Arthur Cortines Laxe, um estudante de 18 anos de Nutrição na UERJ, pretende acionar judicialmente o governo do Rio de Janeiro. Ele perdeu completamente a visão do olho direito ao ser alvejado por uma bala de borracha disparada por um policial militar, em incidente ocorrido logo após o clássico entre Flamengo e Vasco, no Maracanã, no dia 3 de maio.
Nesta quinta-feira (14), o rapaz registrará boletim de ocorrência na Polícia Civil, dando início ao processo. Seus advogados, Mara Teixeira e Eduardo Ramiro, destacam em comunicado que houve desrespeito aos protocolos de segurança, com tiro ilegal a curta distância e direto no rosto da vítima. Além disso, os PMs não prestaram socorro imediato.
A ação cobrará do estado os custos com cirurgias reconstrutivas, exames, próteses e tratamento para evitar piora no quadro. A defesa também pede indenização por danos morais e estéticos, mais pensão vitalícia, visando compensar a perda irreversível da visão e o impacto na capacidade de trabalho futura. Até agora, nenhum representante do governo procurou a família.
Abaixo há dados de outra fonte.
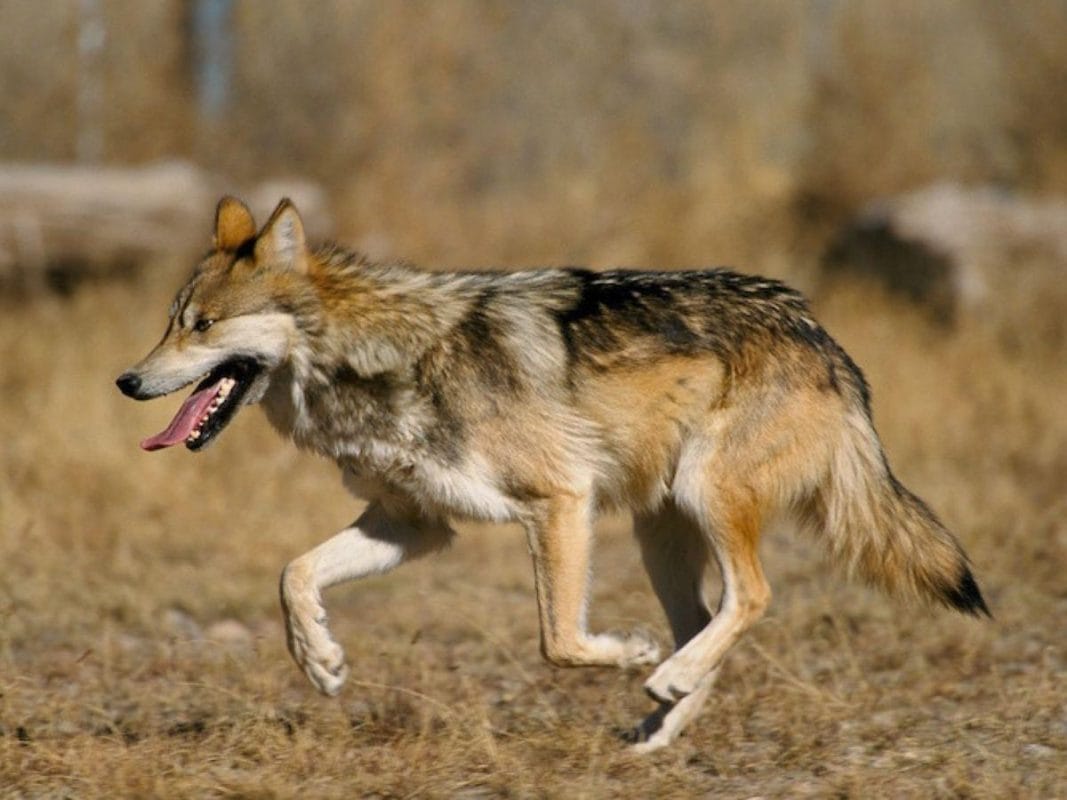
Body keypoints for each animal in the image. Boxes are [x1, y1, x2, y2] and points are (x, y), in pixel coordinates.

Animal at [116, 197, 989, 752]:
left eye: (203, 326)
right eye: (169, 323)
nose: (126, 381)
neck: (378, 359)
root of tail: (819, 334)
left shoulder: (559, 501)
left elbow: (559, 642)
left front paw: (627, 653)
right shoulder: (414, 525)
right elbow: (293, 574)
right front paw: (320, 661)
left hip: (701, 498)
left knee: (751, 598)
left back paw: (661, 676)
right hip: (659, 534)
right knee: (708, 620)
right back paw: (658, 725)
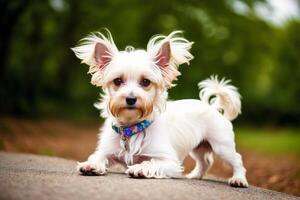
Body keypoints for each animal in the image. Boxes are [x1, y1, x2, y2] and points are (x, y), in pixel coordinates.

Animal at [72, 29, 248, 188]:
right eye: (117, 81)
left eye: (145, 82)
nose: (131, 99)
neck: (132, 127)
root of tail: (212, 107)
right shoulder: (106, 151)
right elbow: (98, 157)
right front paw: (91, 165)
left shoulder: (170, 161)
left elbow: (151, 163)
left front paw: (139, 169)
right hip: (199, 147)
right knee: (205, 161)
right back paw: (196, 175)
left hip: (222, 146)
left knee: (237, 160)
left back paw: (239, 179)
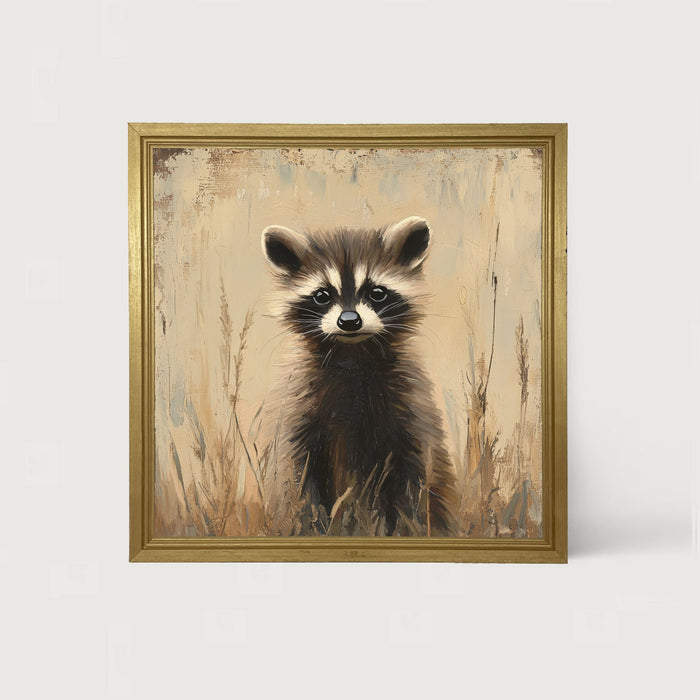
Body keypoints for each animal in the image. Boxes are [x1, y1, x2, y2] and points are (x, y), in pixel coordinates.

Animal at [261, 216, 458, 536]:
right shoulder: (300, 407)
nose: (349, 321)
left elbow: (413, 477)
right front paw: (313, 522)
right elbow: (299, 475)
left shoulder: (411, 409)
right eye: (322, 295)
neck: (352, 355)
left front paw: (408, 526)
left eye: (377, 292)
Incidente explode após roubo de celular no entorno do estádio
Tudo ocorreu perto da ala sul do Maracanã, na 14ª rodada do Campeonato Brasileiro. Arthur foi envolvido em uma briga iniciada por furto de celular e cercado por policiais da cavalaria, que acabaram atirando. Ele foi socorrido no Hospital Souza Aguiar e, no dia seguinte, transferido para cirurgia plástica na Casa de Saúde São José.
A mãe, Christine Cortines, não poupou críticas à conduta policial: "Meu filho foi mutilado de forma irreversível. E se fosse com o filho deles?". O caso reacende debates sobre segurança em eventos de futebol no Rio.